Bundling personalised offers

Now, the two companies are working together to bundle personalised offers tailored to guest preferences that increase the net revenue for Langham’s hotels. As Langham’s innovation team looks beyond the refinement of the group’s existing business models, Sabre Hospitality is helping the global hotel brand explore the potential for new business models, including the possibility that a hotel can merchandise or create experiences beyond selling rooms. “It presents some very new and exciting opportunities for hotels to think beyond the guest room,” Trampert enthuses. “Think about all the other services available in a hotel — the gym, the spa, sauna, restaurants, shopping, and so on. What if you could digitise the merchandising of those services and bring them into the booking path.” Sabre Hospitality and Langham’s latest partnership has done just that, integrating services and experiences beyond traditional room sales into the booking engine. 

“We helped to identify categories of services like early check-in, late checkout, experiences in the hotel itself or in the surrounding area.” By driving merchandising, branded products and services revenue, Sabre Hospitality helped Langham-owned luxury hotel brand Cordis realise a 53% lift in sales around experiences, a 46% lift around merchandising, and a 35% lift in services provided in the hotel. 

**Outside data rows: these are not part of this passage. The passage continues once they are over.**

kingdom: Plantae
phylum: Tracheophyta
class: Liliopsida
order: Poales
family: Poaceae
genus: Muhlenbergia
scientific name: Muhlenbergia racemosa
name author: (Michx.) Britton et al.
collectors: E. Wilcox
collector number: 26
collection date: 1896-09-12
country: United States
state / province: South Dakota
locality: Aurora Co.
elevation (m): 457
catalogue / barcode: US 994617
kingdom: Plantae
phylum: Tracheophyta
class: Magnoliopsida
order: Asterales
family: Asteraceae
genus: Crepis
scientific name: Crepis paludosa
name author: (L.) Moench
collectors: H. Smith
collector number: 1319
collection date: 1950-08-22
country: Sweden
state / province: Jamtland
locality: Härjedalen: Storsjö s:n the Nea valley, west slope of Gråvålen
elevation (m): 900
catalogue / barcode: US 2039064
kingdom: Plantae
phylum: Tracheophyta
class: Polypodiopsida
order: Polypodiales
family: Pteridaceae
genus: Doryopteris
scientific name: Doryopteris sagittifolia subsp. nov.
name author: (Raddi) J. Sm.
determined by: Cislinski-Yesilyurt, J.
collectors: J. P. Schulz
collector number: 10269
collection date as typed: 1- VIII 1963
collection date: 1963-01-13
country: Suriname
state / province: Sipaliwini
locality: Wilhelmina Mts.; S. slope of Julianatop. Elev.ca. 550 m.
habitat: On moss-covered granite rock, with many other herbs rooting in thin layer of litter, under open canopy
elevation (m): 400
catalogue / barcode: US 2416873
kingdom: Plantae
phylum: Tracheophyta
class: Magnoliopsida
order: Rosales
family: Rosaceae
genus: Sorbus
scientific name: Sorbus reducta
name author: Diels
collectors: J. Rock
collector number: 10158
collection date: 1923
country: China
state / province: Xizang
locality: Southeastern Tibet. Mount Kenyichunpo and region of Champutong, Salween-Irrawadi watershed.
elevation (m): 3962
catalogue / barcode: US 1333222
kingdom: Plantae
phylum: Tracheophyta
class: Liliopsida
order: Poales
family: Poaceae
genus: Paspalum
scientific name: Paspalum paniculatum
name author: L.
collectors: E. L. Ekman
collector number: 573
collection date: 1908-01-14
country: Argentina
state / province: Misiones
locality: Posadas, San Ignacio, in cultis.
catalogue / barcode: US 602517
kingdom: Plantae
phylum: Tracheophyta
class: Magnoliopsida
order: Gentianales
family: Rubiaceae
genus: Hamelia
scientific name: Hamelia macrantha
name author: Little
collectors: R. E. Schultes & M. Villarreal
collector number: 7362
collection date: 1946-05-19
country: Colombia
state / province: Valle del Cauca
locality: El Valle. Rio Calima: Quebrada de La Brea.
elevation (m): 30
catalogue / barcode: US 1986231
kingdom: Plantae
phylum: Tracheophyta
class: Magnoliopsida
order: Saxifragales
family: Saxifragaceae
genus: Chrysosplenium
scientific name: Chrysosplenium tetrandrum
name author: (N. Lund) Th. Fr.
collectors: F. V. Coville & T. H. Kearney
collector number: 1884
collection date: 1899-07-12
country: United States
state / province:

“The customer can now make that connection and can see these products and services at the time of booking instead of coming to the hotel then being informed in the hotel about what is available,” Trampert explains. “We have built a product called SynXis Insights, and we are utilising these data components to provide highly actionable insights to hotels, to drive more awareness, to be alert earlier on if certain trends do not materialise.”

An industry leading connectivity hub

Looking to the future, Trampert explains that Sabre Hospitality’s continuing goal is to be an industry leading hub for connectivity and distribution with tools and services that make it easy for hotels to execute their strategic objective”. He concludes: “We have a tremendous opportunity to bring all these partners into a digital marketplace that makes it much easier for hotels to interact with us, their suppliers and partners, further removing barriers to delivering cohesive, personalised experiences to their guests.”